The news of Caroline Flack came out and I felt . I know she was going through a tough time with her court case and she didn't have the best track record with relationships but you would have thought she had so many people to speak to and get the help she needed. Especially as they all know how vulnerable she was and how she has been open about her mental health in the past. 40 years old and so talented. Such sadness. 

But it's not just Caroline Flack, there are so many people. Everyone suffers at one point of their life. Who expected Robin Williams to be depressed? Or Marilyn Monroe? Amy Winehouse? Heath Ledger having mental health issues? Its ridiculously crazy! Even today, a professional skater for Dancing on Ice has pulled out due to the negative press and the impact it has had on his mental health. Even look at Princess Diana and what the press done to her? And Meghan Markle. Hardly surprised she has left England to move back to Canada. This isn't what we were born or grown to live in. 

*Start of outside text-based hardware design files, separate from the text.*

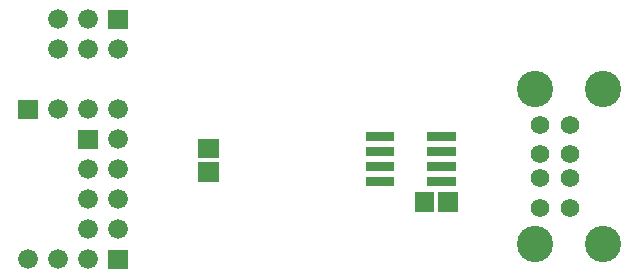
<source format=gbr>
G04 start of page 5 for group -4062 idx -4062 *
G04 Title: (unknown), soldermask *
G04 Creator: pcb 20091103 *
G04 CreationDate: Mon 14 Mar 2011 05:58:12 AM GMT UTC *
G04 For: gjhurlbu *
G04 Format: Gerber/RS-274X *
G04 PCB-Dimensions: 600000 500000 *
G04 PCB-Coordinate-Origin: lower left *
%MOIN*%
%FSLAX25Y25*%
%LNBACKMASK*%
%ADD12C,0.0200*%
%ADD23C,0.0660*%
%ADD24C,0.0620*%
%ADD25C,0.1210*%
%ADD27R,0.0300X0.0300*%
%ADD29R,0.0650X0.0650*%
G54D12*G36*
X46700Y443300D02*Y436700D01*
X53300D01*
Y443300D01*
X46700D01*
G37*
G54D23*X60000Y440000D03*
X70000D03*
X80000D03*
G54D12*G36*
X66700Y433300D02*Y426700D01*
X73300D01*
Y433300D01*
X66700D01*
G37*
G54D23*X80000Y430000D03*
X70000Y420000D03*
Y410000D03*
Y400000D03*
Y390000D03*
X60000D03*
X80000Y420000D03*
Y410000D03*
Y400000D03*
G54D12*G36*
X76700Y393300D02*Y386700D01*
X83300D01*
Y393300D01*
X76700D01*
G37*
G54D23*X50000Y390000D03*
G54D12*G36*
X76700Y473300D02*Y466700D01*
X83300D01*
Y473300D01*
X76700D01*
G37*
G54D23*X80000Y460000D03*
X70000Y470000D03*
Y460000D03*
X60000Y470000D03*
Y460000D03*
G54D24*X230800Y407300D03*
Y417100D03*
X220500Y407300D03*
X230800Y425000D03*
Y434800D03*
X220500Y417100D03*
Y425000D03*
Y434800D03*
G54D25*X219100Y395200D03*
X241500D03*
X219100Y446900D03*
X241500D03*
G54D29*X110000Y419126D02*X110394D01*
X110000Y427000D02*X110394D01*
G54D27*X164000Y416000D02*X170500D01*
X184500D02*X191000D01*
X164000Y421000D02*X170500D01*
X184500D02*X191000D01*
X164000Y426000D02*X170500D01*
X164000Y431000D02*X170500D01*
X184500D02*X191000D01*
X184500Y426000D02*X191000D01*
G54D29*X182126Y409394D02*Y409000D01*
X190000Y409394D02*Y409000D01*
M02*

</source>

Copyright: Mental Health Believe UK Facebook Page

Words have such a huge yet damaging effect on everyone, whether it's a celebrity, their family, a friend or a stranger. It only needs to be one comment. People do and say things for basically a like, a retweet, a laugh. And its harmful especially a the expense of someone else, which can ultimately push them over the breaking point. It's not about being 'sensitive' or 'dramatic.' I always think would I like that comment being said to me? How would that make me feel? Some people may find that they can 'brush' things off and have 'thick skin' but there does come a time. For everybody. I always make out that I can brush things off, when I know I can't and it was replay itself over and over and over again in my head. I even play scenarios in my head that haven't even happened. 
Some tips to help if your feeling lonely or sad:
  • Speak to at least one person
  • Go for a walk
  • Blog
  • Take a long hot bath with some candles list
  • Feeling Happy playlist
  • Cry - Letting it all out can actually help
  • Inspirational/motivational quotes - I follow so many accounts that are dedicated to quotes
  • Take yourself away from social media - There's so much negativity out there as well as people posting fake pictures to seem perfect. 
  • Be creative - colouring, jigsaws, puzzles
  • Exercise
  • Tidy up - Cleaning is a one person job and can do whatever jobs you feel like doing. Cleaning actually makes my head feel a bit tidier too.
  • Be honest with someone about how you feel
  • Wake up and think of something positive or that you are appreciative of - Consider how lucky you are and remember how far you have come
  • Cook or bake something
  • Make plans with people - get in touch with people you have lost contact with
  • Write about how your feeling - It takes a weight off your shoulders, believe me
  • Celebrate your achievements
  • Book yourself in with your salon - Whether its your eyelashes, eyebrows, spray tan, nails, hair, facial - This can do wonders
  • Volunteer
Copyright: Mental Health Believe UK Facebook Page
"You remember the bad times more than the good times. Because when you're struggling you cry for a week but when you succeed you celebrate for a day. Appreciate your wins more".